Item 3.03 | Material Modification to Rights of Security Holders. |
To the extent required by Item 3.03 of Form 8-K, the information contained in Item 5.03 of this Current Report on Form 8-K is incorporated herein by reference.
Item 5.02 | Departure of Directors or Certain Officers; Election of Directors; Appointment of Certain Officers; Compensatory Arrangements of Certain Officers. |
As previously disclosed, Josh DeRienzis resigned as Chief Legal Officer and Corporate Secretary of Surgalign Holdings, Inc. and its subsidiaries (the “Company”) effective as of the close of business on May 10, 2022. Mr. DeRienzis agreed to continue to provide legal advisory services to the Company as a non-executive at-will employee until June 10, 2022.
Item 5.03 | Amendments to Articles of Incorporation or Bylaws. |
On May 10, 2022, the stockholders of the Company approved the proposal to authorize the Company’s Board of Directors (the “Board”) to amend the Company’s Amended and Restated Certificate of Incorporation to affect a reverse stock split of the Company’s common stock, at a ratio of 1-for-15, 1-for-20 or 1-for-30, such ratio to be determined by the Board of Directors (the “Reverse Stock Split”). On May 11, 2022, the Board adopted resolutions approving the Reverse Stock Split at a ratio of 1-for-30 and authorized the Chief Executive Officer and the Chief Financial Officer (the “Proper Officers”) of the Company to file a Certificate of Amendment (the “Certificate of Amendment”) with the Secretary of State of the State of Delaware to amend the Company’s Amended and Restated Certificate of Incorporation, as amended, to effect the Reverse Stock Split at a date determined by the Proper Officers as appropriate and necessary. The Certificate of Amendment was filed by the Company on May 13, 2022 and the Reverse Stock Split became effective as of the effective date of the Certificate of Amendment, May 16, 2022.
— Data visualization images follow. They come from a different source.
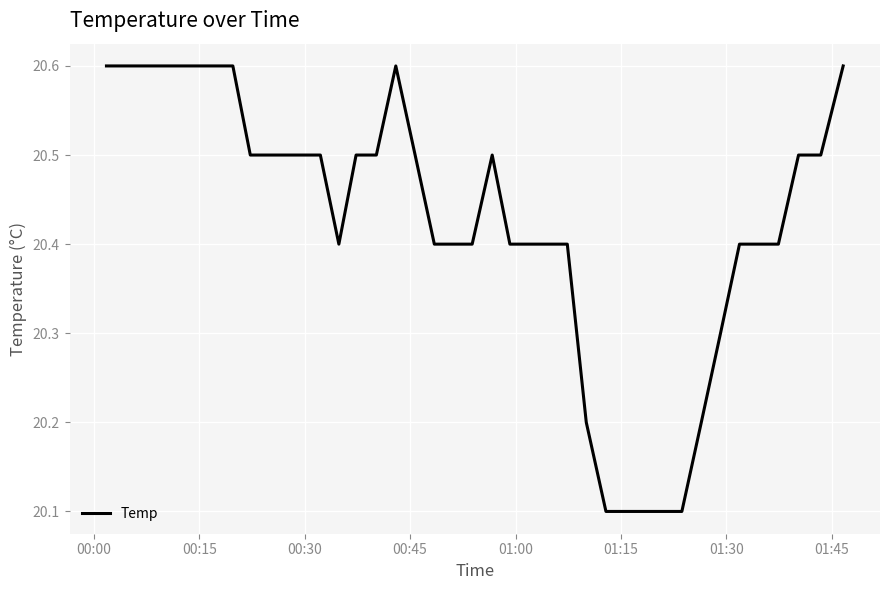

What is the greatest value displayed?

20.6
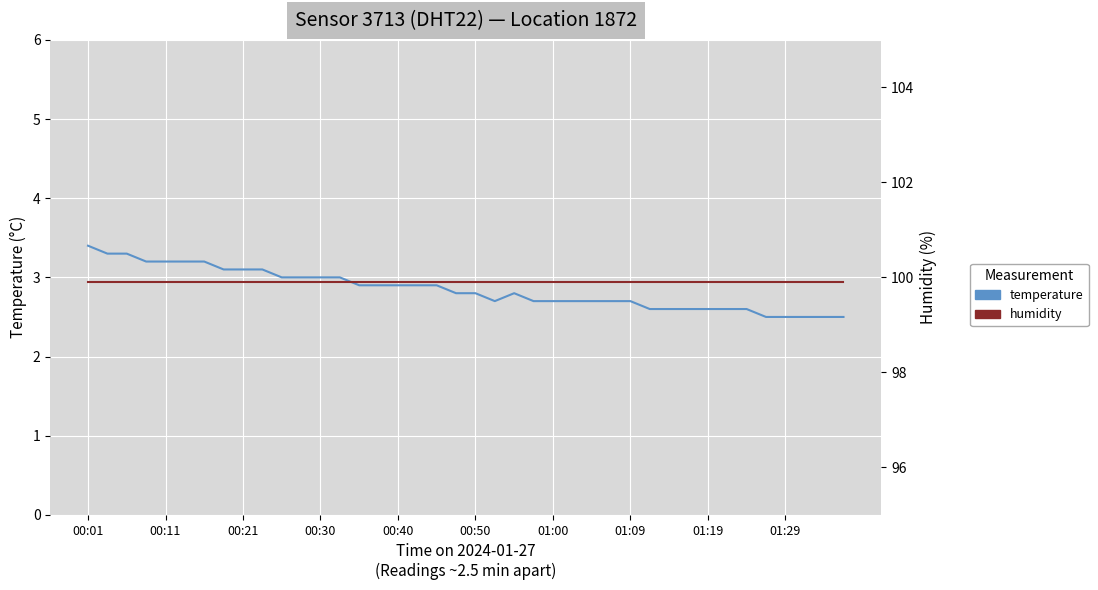

How many distinct data groups are displayed?

2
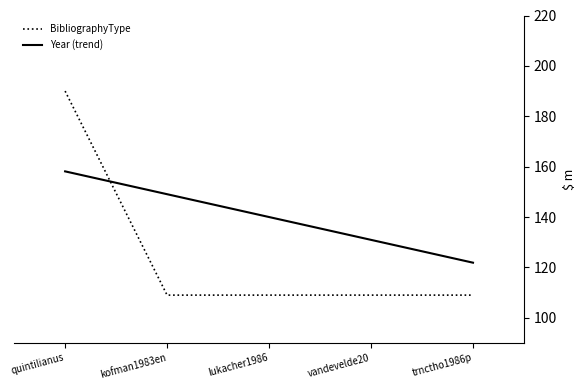

What is the difference between the BibliographyType values at trnctho1986p and quintilianus?

81.0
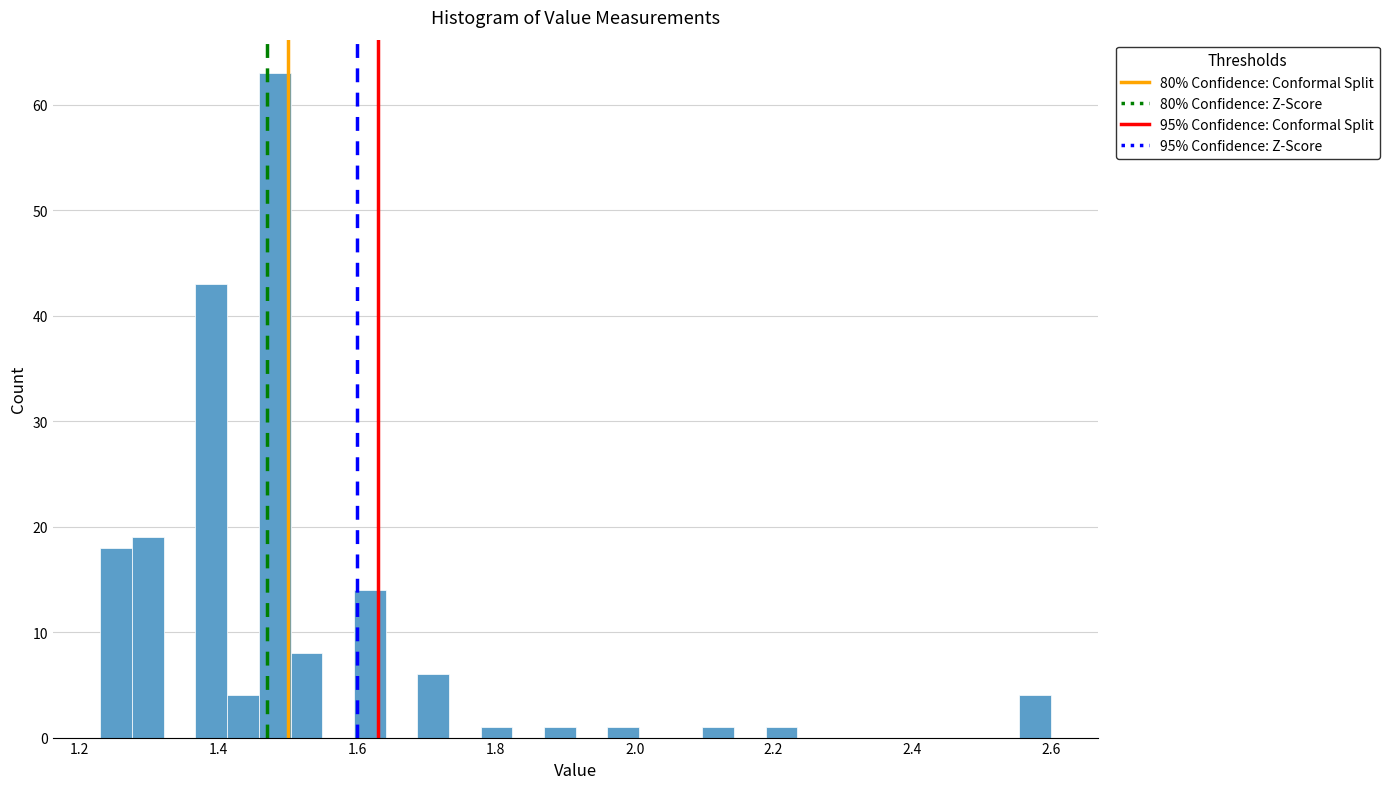

Read against the x-axis, roughly where is the centre of the tallest bar?

1.48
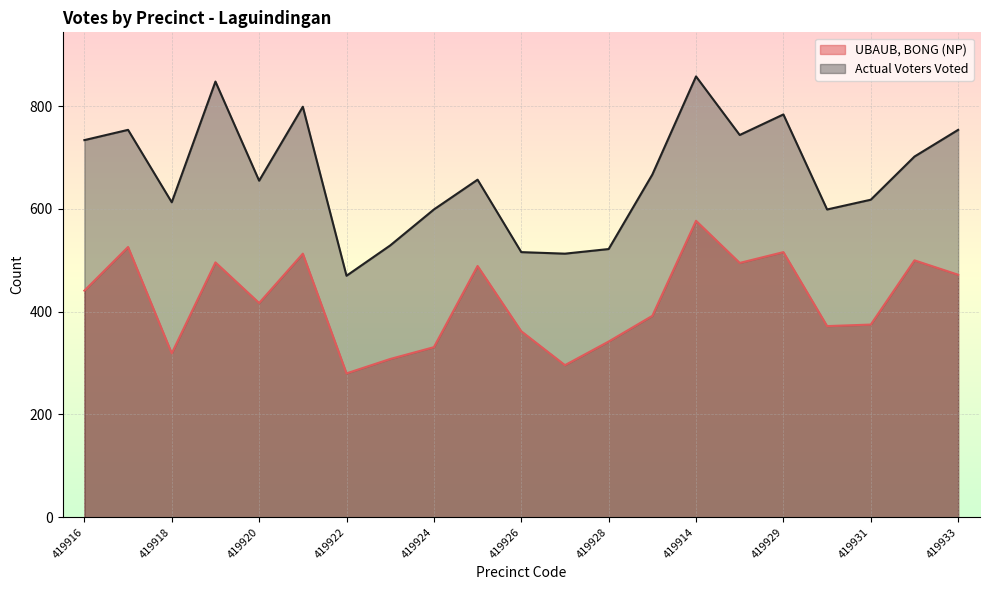

Is the value of Actual Voters Voted at 419926 greater than the value of UBAUB, BONG (NP) at 419928?

Yes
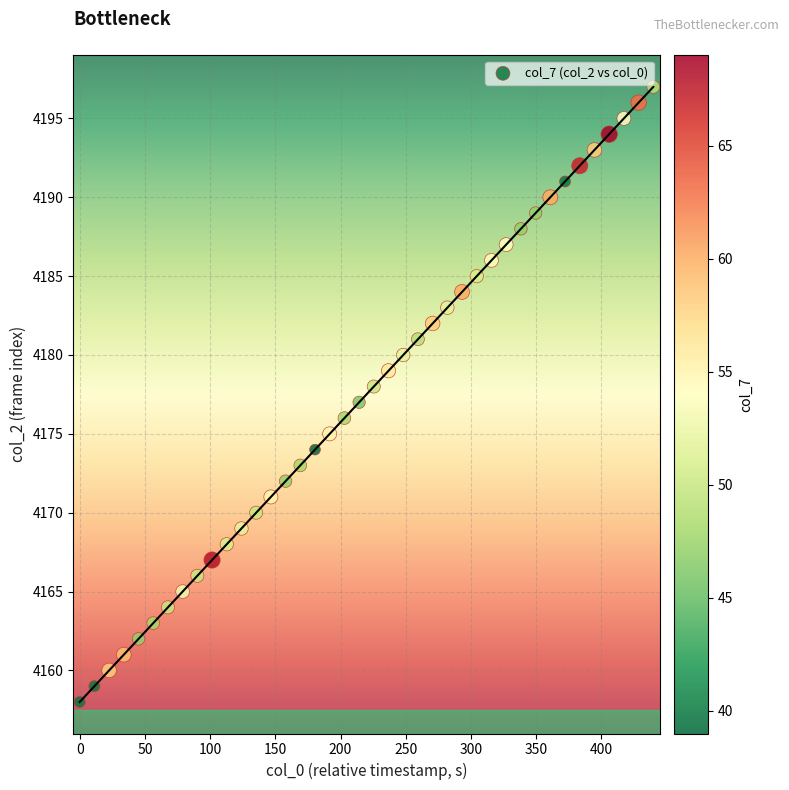

What is the range of Y values (max minus min)?

39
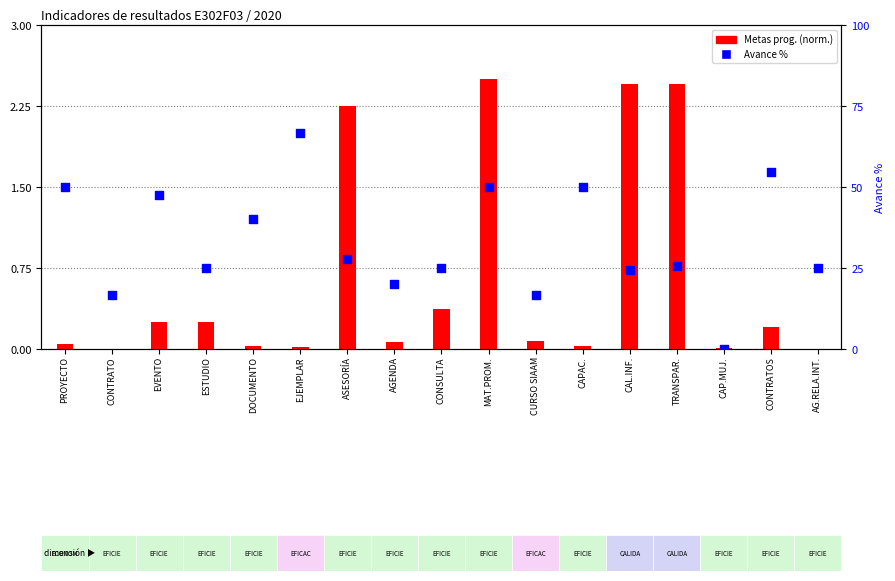

What is the total value across all series at ESTUDIO?

25.2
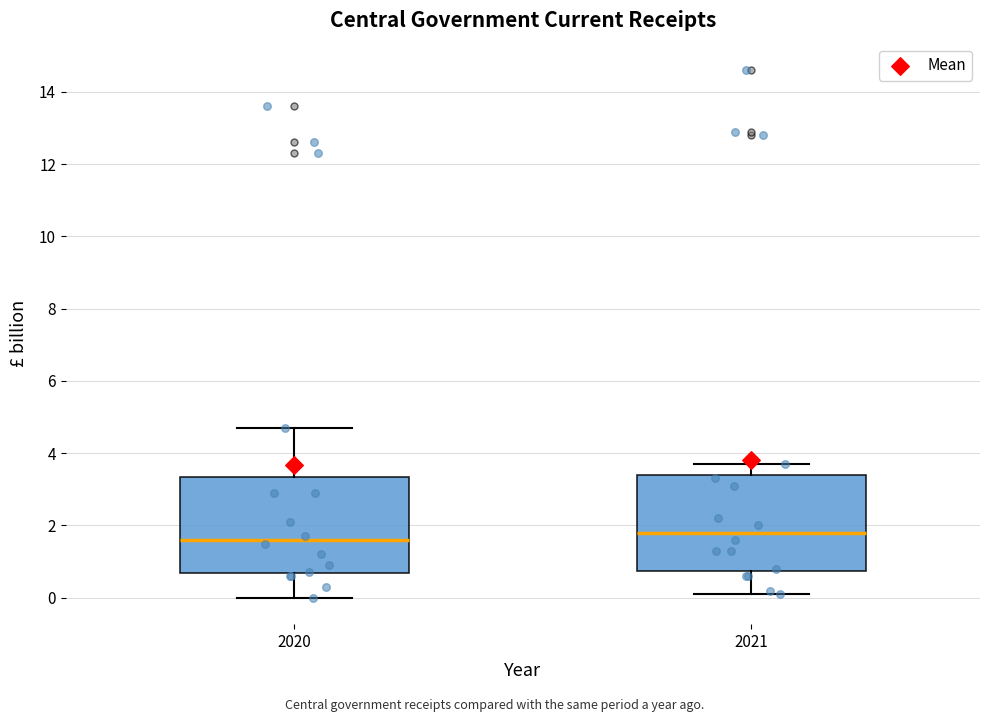

Where does the lower whisker of the box at x = 2020 end on the y-axis? The values are not printed on the chart, so give them approximately, as read against the axis.

0.0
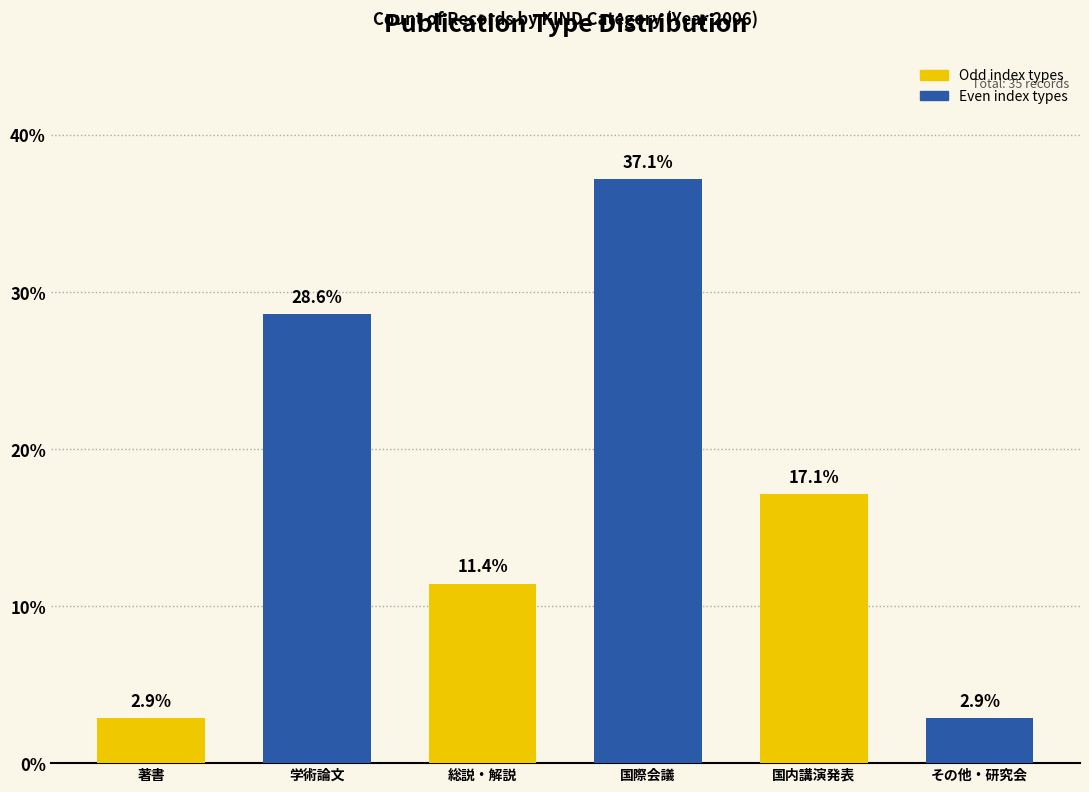

Reading right to left, transcribe all the data shown in this chart.

2.9	17.1	37.1	11.4	28.6	2.9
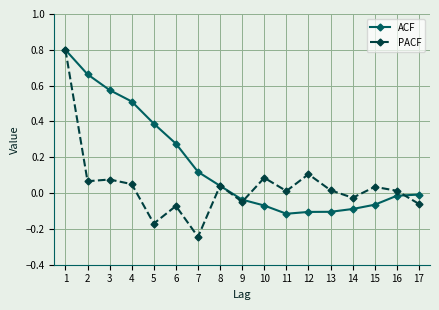

What is the value of the ACF point at the 4th from the left?

0.5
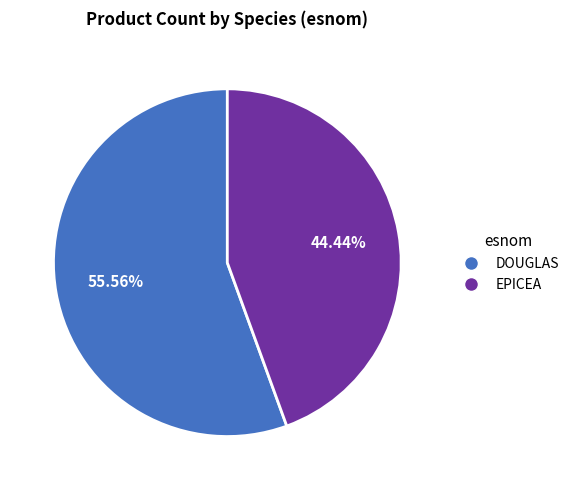

Which has a higher value, EPICEA or DOUGLAS?

DOUGLAS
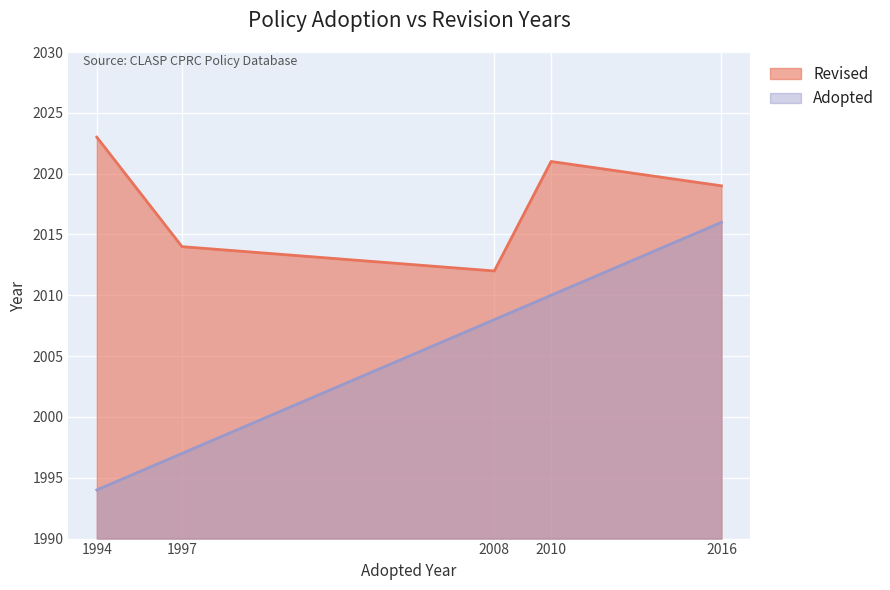

Is it true that the value at 2016 is 659?

False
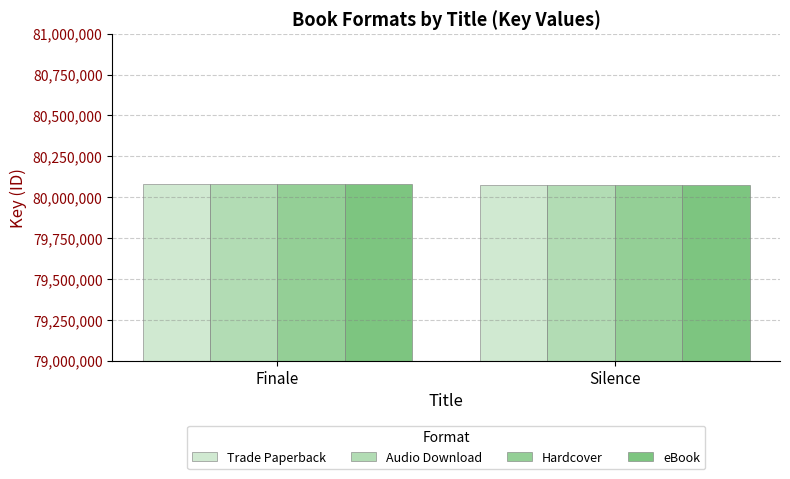

Reading left to right, list all the values displayed in this chart.

Trade Paperback: Finale=80078070	Silence=80075516
Audio Download: Finale=80078070	Silence=80075516
Hardcover: Finale=80078070	Silence=80075516
eBook: Finale=80078070	Silence=80075516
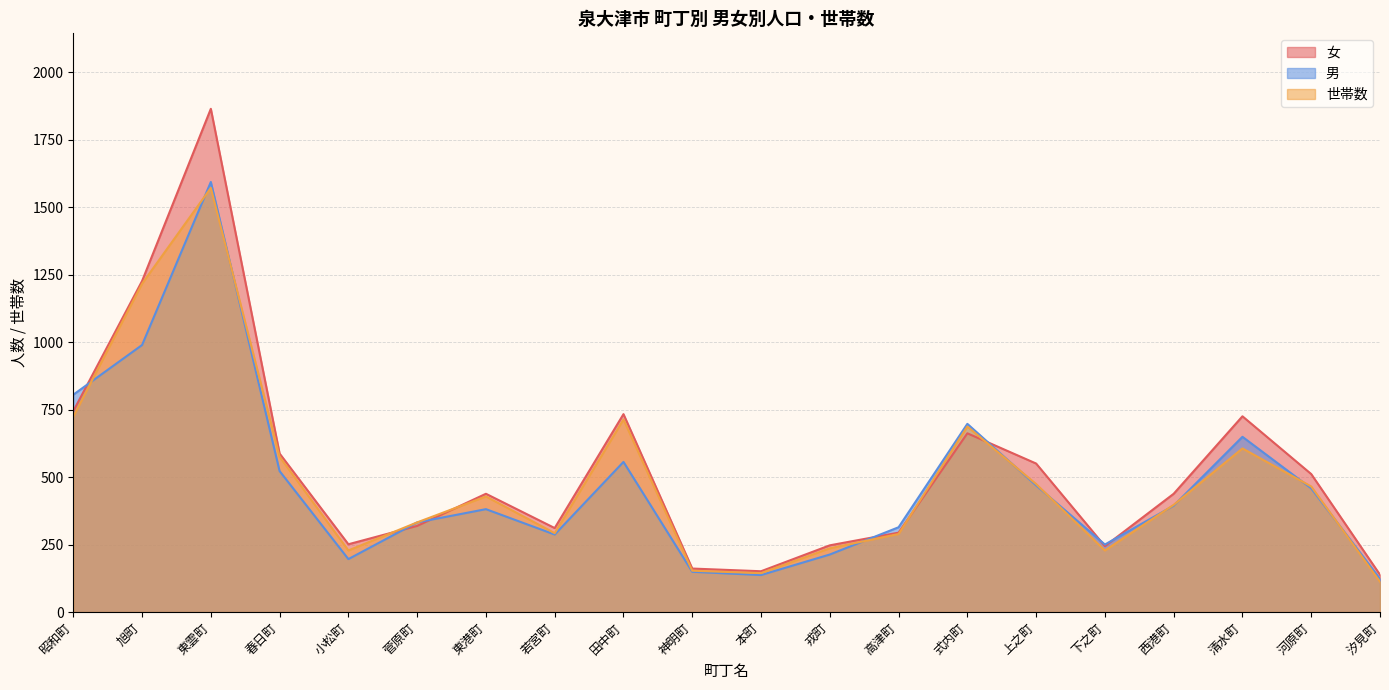

What is the difference between the second highest and second lowest values in the 男 series?

852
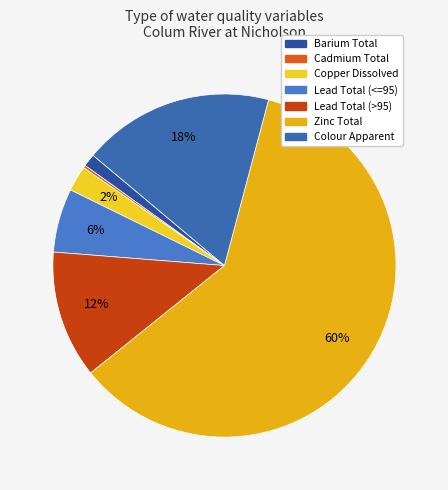

To the nearest percent, what is the combined percentage of Lead Total (<=95) and Zinc Total?

66%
As a result of the Reverse Stock Split, every thirty (30) shares of the Company’s common stock issued or outstanding or held by the Company as treasury stock will be automatically reclassified into one new share of common stock without any action on the part of the holders. The Reverse Stock Split does not modify any rights or preferences of the shares of the Company’s common stock. Proportionate adjustments will be made to the exercise prices and the number of shares underlying the Company’s outstanding equity awards, as applicable, and warrants, as well as to the number of shares issued and issuable under the Company’s equity incentive plans. The common stock issued pursuant to the Reverse Stock Split remain fully paid and non-assessable. The Reverse Stock Split did not affect the number of authorized shares of common stock or the par value of the common stock.
No fractional shares will be issued in connection with the Reverse Stock Split. Stockholders who would otherwise be entitled to receive fractional shares as a result of the Reverse Stock Split will be entitled to a cash payment in lieu thereof at a price equal to the fraction to which the stockholder would otherwise be entitled multiplied by the closing trading price per share of the common stock (as adjusted for the Reverse Stock Split) on the Nasdaq Global Select Market on the trading day immediately preceding the effective time of the Reverse Stock Split.
The Reverse Stock Split is primarily intended to bring the Company into compliance with the minimum bid price requirements for maintaining its listing on the Nasdaq Global Select Market. Trading of the Company’s common stock on the Nasdaq Global Select Market is expected to continue on a split-adjusted basis when the markets open on May 17, 2022, under the existing trading symbol “SRGA”. The new CUSIP number following the Reverse Stock Split is 86882C 204. The foregoing description of the Certificate of Amendment is qualified in its entirety by reference to the Certificate of Amendment, which is filed as Exhibit 3.1 to this Current Report on Form 8-K and is incorporated herein by reference.